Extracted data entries
□ □ □ □ □ □ □

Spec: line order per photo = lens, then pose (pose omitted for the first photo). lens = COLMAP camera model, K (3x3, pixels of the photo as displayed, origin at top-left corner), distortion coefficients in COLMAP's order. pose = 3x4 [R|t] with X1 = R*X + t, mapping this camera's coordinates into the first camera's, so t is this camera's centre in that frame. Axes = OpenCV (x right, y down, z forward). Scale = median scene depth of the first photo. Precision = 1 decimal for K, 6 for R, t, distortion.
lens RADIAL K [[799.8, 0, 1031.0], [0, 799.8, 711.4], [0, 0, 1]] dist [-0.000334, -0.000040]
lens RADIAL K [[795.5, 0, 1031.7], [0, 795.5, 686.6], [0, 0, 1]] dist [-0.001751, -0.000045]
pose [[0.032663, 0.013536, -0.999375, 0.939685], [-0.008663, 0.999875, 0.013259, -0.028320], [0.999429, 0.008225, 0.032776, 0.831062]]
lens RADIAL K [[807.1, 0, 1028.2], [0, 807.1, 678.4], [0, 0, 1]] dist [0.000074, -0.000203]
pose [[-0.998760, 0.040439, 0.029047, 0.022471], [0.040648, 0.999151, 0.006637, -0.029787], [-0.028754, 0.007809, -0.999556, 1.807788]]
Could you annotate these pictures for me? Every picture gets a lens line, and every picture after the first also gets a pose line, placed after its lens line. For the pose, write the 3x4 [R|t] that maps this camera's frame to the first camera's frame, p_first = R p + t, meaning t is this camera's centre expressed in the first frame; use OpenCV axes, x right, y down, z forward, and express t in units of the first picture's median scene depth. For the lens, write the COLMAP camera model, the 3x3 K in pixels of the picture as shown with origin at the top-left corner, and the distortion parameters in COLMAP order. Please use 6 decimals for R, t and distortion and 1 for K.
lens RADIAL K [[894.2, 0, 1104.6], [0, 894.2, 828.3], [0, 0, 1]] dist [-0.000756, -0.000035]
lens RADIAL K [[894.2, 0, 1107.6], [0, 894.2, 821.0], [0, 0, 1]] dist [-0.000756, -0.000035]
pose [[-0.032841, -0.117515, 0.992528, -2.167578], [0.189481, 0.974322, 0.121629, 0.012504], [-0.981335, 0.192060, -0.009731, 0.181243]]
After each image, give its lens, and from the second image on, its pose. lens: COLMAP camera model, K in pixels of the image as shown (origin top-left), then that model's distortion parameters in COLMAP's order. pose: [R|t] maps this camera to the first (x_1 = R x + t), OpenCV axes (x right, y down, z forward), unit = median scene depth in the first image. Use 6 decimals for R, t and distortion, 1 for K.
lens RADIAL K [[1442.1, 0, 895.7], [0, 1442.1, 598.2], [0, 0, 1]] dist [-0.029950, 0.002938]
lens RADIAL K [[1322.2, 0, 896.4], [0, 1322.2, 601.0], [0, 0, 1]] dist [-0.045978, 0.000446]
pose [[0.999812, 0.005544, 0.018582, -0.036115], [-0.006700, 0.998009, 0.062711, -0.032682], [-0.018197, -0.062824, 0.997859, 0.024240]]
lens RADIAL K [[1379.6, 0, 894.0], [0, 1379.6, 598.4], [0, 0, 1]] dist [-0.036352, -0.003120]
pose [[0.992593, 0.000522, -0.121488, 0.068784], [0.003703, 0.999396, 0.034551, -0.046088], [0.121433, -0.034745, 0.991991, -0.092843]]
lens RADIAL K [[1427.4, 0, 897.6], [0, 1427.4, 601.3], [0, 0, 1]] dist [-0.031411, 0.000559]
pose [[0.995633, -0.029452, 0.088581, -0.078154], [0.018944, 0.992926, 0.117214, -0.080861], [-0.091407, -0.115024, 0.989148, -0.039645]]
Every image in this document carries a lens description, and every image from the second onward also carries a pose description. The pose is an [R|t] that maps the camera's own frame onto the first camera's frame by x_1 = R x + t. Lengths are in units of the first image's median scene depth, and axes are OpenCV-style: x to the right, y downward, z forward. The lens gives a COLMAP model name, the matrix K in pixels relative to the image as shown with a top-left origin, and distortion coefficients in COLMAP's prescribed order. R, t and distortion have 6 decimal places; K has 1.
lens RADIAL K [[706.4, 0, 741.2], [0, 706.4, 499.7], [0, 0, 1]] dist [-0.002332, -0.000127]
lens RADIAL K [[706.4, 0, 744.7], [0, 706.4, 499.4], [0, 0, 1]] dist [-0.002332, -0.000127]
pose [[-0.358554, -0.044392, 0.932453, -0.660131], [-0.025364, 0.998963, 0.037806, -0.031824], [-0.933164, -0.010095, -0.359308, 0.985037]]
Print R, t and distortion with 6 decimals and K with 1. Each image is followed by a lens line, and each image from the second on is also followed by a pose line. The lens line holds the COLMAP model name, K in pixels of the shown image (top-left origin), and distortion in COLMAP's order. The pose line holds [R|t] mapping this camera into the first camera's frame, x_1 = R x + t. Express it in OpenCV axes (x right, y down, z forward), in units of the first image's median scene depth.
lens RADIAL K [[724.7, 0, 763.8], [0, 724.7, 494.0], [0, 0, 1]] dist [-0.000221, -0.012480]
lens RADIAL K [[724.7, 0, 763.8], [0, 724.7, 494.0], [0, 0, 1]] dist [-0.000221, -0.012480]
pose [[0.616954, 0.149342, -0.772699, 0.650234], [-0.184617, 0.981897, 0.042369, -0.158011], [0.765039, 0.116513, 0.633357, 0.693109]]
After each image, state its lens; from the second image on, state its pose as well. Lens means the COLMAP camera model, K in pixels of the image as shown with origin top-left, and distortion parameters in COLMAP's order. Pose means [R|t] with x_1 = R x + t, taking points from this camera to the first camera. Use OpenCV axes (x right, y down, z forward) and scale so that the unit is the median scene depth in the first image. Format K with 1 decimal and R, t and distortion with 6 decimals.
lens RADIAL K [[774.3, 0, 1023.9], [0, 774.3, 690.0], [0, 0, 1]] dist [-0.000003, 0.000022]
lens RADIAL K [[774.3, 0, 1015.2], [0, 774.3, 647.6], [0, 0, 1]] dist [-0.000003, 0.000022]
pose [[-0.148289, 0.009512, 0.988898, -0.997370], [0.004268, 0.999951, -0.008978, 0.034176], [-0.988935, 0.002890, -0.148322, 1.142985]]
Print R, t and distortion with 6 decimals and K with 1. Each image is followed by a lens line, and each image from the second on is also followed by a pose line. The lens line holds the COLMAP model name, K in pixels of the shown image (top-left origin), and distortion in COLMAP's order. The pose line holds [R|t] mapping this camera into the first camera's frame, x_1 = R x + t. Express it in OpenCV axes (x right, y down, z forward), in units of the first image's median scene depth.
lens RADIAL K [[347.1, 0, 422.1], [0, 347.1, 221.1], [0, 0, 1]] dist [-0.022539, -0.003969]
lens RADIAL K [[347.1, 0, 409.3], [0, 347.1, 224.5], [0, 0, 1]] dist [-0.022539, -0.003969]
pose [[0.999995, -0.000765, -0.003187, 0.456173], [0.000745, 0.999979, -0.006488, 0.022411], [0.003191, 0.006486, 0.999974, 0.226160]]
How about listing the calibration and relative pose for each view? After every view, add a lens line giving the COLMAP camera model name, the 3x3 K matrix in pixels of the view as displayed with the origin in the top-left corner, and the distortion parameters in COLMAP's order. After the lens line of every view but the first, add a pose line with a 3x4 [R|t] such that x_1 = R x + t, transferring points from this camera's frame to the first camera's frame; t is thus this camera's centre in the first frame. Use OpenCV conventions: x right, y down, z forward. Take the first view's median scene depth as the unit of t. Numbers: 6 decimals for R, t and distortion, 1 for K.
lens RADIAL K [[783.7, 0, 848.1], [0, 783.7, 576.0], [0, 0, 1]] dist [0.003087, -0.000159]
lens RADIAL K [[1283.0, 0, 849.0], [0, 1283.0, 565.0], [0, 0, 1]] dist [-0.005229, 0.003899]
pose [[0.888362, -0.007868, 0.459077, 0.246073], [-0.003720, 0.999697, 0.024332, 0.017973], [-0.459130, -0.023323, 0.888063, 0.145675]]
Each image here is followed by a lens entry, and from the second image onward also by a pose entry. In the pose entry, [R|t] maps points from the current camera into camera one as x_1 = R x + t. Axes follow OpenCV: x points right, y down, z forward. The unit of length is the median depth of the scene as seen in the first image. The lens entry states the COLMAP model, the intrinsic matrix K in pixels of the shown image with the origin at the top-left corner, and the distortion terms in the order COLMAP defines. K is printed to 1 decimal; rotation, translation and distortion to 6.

□ □ □ □ □ □ □

▶ **Exercise description**:
List every line above that contains the word "Precision". Case counts.

▶ **Exercise solution**:
Spec: line order per photo = lens, then pose (pose omitted for the first photo). lens = COLMAP camera model, K (3x3, pixels of the photo as displayed, origin at top-left corner), distortion coefficients in COLMAP's order. pose = 3x4 [R|t] with X1 = R*X + t, mapping this camera's coordinates into the first camera's, so t is this camera's centre in that frame. Axes = OpenCV (x right, y down, z forward). Scale = median scene depth of the first photo. Precision = 1 decimal for K, 6 for R, t, distortion.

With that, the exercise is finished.